===== DOCUMENT TEXT

Experiments on the quantum efficiency loss due to dust deposition

Quantum Efficiency (QE) of the solar cell is the ratio of the electrons collected as photocurrent to the photons that entered the solar cell through glazing. Due to soiling the photons entering the solar cell is either absorbed or reflected by the dust layer. Measurement of the spectral quantum efficiency gives the spectral-specific influence of the dust on the solar cell. The QE measurements were conducted in a study [13], using QEX12M with custom built X-Y stage. The measurements were taken at 5 nm increments in the range of 350–1100 nm and the beam width of the monochromatic light was set at 1.5 mm × 5 mm. The magnitude of soiling in this study was classified based on (a) Light – 0–2 g/m2, (b) Moderate – 2–10 g/m2, (c) Heavy – greater than 10 g/m2. The lightly soiled module showed a very little decrease in QE with respect to the cleaned module, moderately soiled showed a significant reduction. The reduction in QE of moderately soiled PV module is explained to be due to absorption by dust layer and a small fraction of reflection. But in the heavily soiled module, reduction in QE is largely dominated by absorption and reflection by dust layer and hence such a large reduction is seen. A different instrument (Bentham PVE300 quantum efficiency measurement system), was used in [27] and QE measurements for dust collected from six locations in India were conducted. Mumbai and Pondicherry dust samples showed higher QE loss compared to other locations which could be due to a high fraction of clay sediments (0–4 μm in size). Also, spectrally, Mumbai dust samples showed a higher loss at higher wavelengths compared to Pondicherry dust and this could be due to its chemical composition. Thus, from the studies related to QE measurements indicate that QE loss depends on the scattering, absorption, and reflectance of the dust layer which is in turn dependent on the size distribution of the dust particles.

==========

» DO THIS
Write a continuation of the text on quantum efficiency loss from dust deposition, starting after its final sentence. The data that follow have no connection to the text on quantum efficiency loss from dust deposition.

===== DATA LINES

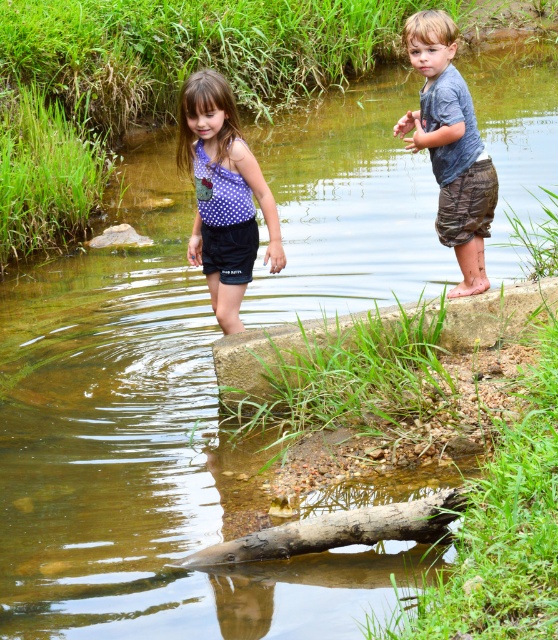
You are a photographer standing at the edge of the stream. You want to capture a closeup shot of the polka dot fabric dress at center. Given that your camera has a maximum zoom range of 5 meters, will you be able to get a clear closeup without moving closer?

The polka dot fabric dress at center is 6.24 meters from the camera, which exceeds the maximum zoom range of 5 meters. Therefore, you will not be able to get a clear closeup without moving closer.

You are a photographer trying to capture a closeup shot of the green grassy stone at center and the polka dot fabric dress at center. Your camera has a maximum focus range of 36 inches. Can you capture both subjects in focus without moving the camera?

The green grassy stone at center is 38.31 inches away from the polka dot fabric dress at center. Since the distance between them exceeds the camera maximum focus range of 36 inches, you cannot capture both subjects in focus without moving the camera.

==========

» REPLY
Experiments with artificial dust

Natural dust and natural dust-deposition do not always allow the researchers to conduct a controlled experiment. When experiments are to be performed in a controlled environment with specific dust under study, artificial dust and artificial dust-deposition play a major role. In [47] an outdoor experiment under natural sunlight was set up with two sets of PV panels (one maintained clean and the other dusty) to understand the impact of carbonaceous fly-ash on the performance of the polycrystalline silicon solar panels. The reduction of power output, efficiency, and energy with an increase in the dust deposition mass density were determined. With the difference in the dust deposition mass density of around 4 g/m2, efficiency drop of 1.5% (absolute terms) was seen and energy yield was reduced by around 30% per hour. The study was continued in [48] with red soil and limestone along with fly-ash. The relative effects of the three artificial dusts on PV performance were analyzed. With dust density of 0.35 g/m2 of red soil, 0.33 g/m2 of limestone and 0.63 g/m2 of fly-ash, the corresponding energy reduction were 7.5%, 4%, and 2.3% respectively. The difference in the magnitude of reductions was attributed to the color, composition, size and other physical and chemical properties of the dust particles. Similar to the previous two studies, [50] has compared five dust types (ash, sand, red-soil, silica gel, and calcium carbonate) on polycrystalline PV panels in an indoor experiment. Ash considered in this study had a significant effect on voltage reduction compared to other dust types (dust density of around 10 g/m2). A study in China [16] have used ISO 12103-1 A2 fine test dust made by Powder Technology Inc. and set up an indoor experiment with sun simulator and allowed dust to naturally deposit on PV panels using a fan. The reduction of the efficiency was around 26% of the initial value with a dust accumulation of 22 g/m2.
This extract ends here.